Start by grouping all the distinct country names from the “Country_Region” with:
Code Description | Output |
---|---|
Group Country names | world.groupby(‘Country_Region’) |
Select only the “Confirmed” column | “....”.Confirmed |
Find the sum of confirmed cases | “....”.sum() |
Reset the index for readability | “...”.reset_index() |
Assign to a variable | grouped_countries = “...”.reset_index() |
Print the first 5 rows | grouped_countries.head() |
Expected code and output should be:
To reorder the rows, we can use “pd.sort_values()”
Code Description | Output |
---|---|
Sort in ascending order (default) | grouped_countries.sort_values('Confirmed') |
Sort in descending order | grouped_countries.sort_values('Confirmed',ascending=False) |
Store in variable | sorted_countries= ... |
Expected code and output:
NOW WE CAN PLOT!
Using Plotly’s “bar()” we’ll pass in the sorted dataframe we’ve just constructed. What’s a bar chart? It is one way to visualize data when you want to compare several subjects and their counts for a certain category. Different bar heights indicate a higher count for the respective subject.
fig = px.bar(sorted_countries.head(),
x='Country_Region',
y='Confirmed',
color= 'Confirmed')
fig.show()
Wrapping up...
- You were able to organize COVID-19 data based on country/county
- You were able to create graphs that describe number of incidences
- You were able to execute code to convert data into readable form
Through this activity, we were able to import data, convert it into a readable form, and modify as desired to generate a bar chart of the number of virus cases per country.
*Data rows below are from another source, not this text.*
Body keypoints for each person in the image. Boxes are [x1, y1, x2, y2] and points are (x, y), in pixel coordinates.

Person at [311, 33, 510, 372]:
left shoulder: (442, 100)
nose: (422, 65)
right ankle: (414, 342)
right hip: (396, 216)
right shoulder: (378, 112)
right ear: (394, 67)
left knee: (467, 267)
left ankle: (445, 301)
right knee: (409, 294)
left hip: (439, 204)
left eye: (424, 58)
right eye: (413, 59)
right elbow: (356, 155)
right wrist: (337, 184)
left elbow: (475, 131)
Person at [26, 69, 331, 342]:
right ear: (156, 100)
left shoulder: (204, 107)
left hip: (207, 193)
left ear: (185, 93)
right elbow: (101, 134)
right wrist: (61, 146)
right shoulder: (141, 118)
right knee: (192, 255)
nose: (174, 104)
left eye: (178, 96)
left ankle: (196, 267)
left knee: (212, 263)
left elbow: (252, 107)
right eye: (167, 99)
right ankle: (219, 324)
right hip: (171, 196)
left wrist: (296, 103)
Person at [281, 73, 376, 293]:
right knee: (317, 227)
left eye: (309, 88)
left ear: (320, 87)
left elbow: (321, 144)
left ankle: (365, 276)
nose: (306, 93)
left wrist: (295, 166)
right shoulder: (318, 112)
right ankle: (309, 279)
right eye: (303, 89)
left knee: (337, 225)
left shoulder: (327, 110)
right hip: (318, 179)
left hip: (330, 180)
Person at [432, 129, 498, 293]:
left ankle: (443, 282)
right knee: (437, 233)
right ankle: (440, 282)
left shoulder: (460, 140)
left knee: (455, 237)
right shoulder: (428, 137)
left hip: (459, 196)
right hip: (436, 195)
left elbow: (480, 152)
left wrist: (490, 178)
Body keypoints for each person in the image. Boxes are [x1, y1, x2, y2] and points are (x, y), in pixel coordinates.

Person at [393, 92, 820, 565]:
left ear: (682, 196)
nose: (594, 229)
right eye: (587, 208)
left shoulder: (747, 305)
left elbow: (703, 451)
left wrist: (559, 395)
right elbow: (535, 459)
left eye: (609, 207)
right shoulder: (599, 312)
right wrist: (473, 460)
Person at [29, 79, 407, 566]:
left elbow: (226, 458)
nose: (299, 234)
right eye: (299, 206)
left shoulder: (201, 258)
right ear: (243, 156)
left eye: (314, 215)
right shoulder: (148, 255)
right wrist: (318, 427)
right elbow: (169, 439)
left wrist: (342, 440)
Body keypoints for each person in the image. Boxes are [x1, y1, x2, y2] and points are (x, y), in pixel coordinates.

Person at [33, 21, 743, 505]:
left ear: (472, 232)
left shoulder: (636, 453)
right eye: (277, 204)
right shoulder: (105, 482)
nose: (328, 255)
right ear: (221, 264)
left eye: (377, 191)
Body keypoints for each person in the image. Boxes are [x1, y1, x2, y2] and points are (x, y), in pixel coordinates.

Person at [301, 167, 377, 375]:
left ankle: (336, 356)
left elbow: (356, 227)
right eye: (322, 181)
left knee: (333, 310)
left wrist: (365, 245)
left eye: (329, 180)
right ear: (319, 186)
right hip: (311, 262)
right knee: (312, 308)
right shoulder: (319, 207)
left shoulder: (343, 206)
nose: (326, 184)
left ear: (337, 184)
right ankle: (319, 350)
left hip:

We can see that such digital tools are useful to visualize the spread of the virus within a couple of steps on a computer! Data science can enable anyone, even yourself, to learn more about the spread of COVID-19 from anywhere! Data science is a key part of understanding how a disease spreads and at what rate cases occur. It is becoming increasingly important for people not only in public health, but in healthcare to use such data projections to improve patient care and ensure public safety.